## SOURCE DATA
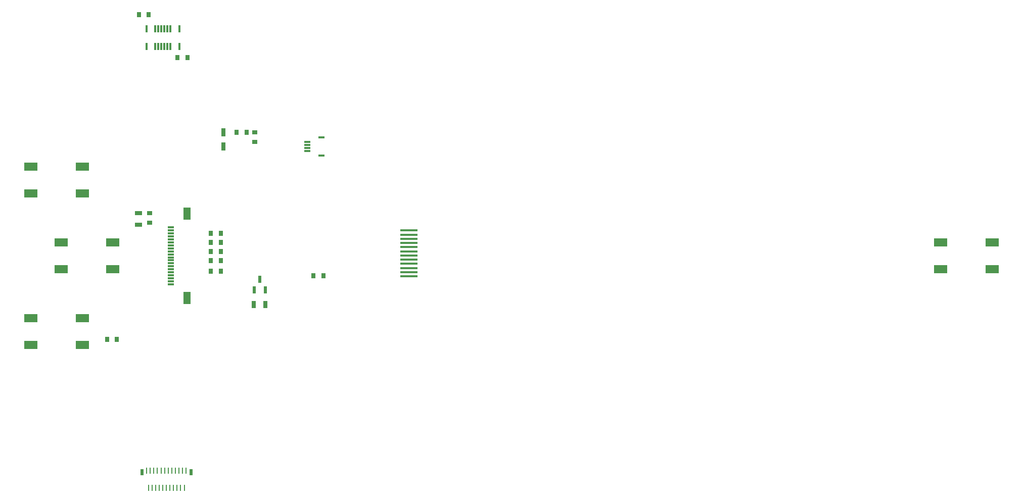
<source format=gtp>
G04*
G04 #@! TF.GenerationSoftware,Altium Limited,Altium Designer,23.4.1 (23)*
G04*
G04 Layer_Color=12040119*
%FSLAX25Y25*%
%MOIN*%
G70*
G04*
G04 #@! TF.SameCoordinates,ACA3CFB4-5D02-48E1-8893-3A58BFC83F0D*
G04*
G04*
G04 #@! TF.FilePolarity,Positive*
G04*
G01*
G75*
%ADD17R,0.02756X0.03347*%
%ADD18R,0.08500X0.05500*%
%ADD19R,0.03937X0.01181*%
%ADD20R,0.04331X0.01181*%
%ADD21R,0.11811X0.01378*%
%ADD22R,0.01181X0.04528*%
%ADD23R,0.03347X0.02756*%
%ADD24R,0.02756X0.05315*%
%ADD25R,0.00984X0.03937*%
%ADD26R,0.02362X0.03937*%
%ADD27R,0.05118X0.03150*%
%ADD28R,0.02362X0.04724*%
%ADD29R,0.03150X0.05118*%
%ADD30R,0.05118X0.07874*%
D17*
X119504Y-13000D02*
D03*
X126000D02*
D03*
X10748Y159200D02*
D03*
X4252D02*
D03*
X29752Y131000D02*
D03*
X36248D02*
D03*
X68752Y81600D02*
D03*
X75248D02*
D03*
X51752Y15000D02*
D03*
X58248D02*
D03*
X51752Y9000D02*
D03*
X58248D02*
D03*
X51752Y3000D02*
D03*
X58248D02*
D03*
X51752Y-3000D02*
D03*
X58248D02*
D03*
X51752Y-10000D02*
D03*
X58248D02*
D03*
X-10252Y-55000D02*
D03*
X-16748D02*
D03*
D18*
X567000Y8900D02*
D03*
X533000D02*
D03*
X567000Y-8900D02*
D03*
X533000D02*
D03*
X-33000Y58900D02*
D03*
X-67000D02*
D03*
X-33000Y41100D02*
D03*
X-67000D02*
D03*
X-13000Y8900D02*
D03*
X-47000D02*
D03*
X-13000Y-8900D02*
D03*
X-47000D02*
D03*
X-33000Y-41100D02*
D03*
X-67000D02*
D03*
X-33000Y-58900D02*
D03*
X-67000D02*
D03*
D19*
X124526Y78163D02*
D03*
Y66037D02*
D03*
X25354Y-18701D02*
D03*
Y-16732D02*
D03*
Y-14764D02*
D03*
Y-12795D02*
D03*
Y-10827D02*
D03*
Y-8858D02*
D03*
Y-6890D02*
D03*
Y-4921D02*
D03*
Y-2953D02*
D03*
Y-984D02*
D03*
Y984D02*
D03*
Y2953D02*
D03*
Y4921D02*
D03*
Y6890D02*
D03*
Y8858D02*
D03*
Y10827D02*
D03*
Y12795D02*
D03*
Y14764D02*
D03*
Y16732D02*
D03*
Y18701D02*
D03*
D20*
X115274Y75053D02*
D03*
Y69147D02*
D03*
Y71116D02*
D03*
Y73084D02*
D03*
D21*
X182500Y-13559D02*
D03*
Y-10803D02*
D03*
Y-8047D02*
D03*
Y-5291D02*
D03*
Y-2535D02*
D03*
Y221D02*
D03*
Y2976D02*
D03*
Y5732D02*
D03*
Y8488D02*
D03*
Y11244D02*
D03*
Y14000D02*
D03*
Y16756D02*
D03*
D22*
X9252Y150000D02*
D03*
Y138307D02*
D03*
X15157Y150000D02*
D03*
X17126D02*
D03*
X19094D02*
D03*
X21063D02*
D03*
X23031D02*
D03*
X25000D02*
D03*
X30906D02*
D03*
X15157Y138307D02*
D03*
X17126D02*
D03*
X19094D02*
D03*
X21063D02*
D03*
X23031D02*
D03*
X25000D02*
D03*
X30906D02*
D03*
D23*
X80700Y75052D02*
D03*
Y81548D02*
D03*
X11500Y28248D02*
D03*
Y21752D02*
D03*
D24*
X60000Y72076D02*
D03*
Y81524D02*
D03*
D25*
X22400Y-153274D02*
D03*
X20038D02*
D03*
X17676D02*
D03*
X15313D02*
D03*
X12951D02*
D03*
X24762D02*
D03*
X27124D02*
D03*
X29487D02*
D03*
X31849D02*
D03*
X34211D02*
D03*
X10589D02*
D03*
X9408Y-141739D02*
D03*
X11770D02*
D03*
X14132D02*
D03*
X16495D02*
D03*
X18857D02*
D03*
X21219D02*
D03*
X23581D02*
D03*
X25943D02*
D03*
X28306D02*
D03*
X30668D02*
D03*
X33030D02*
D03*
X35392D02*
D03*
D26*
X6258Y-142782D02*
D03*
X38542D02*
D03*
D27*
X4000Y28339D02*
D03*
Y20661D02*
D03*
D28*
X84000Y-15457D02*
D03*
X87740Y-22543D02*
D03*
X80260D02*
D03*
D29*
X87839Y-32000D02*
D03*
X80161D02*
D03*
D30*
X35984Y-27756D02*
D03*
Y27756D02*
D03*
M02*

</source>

--

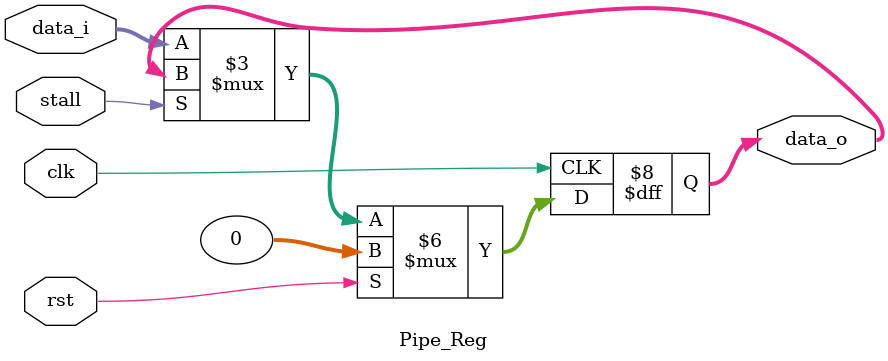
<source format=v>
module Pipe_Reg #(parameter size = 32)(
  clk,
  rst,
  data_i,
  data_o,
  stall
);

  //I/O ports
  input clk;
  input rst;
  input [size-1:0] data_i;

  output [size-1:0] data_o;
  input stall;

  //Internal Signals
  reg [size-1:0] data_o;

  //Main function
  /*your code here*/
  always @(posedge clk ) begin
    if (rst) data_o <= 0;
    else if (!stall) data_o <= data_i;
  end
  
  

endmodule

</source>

## ACTION ITEM
The answer is a count and nothing more: lines above that contain "stall".

## RESULT OF THE TASK
3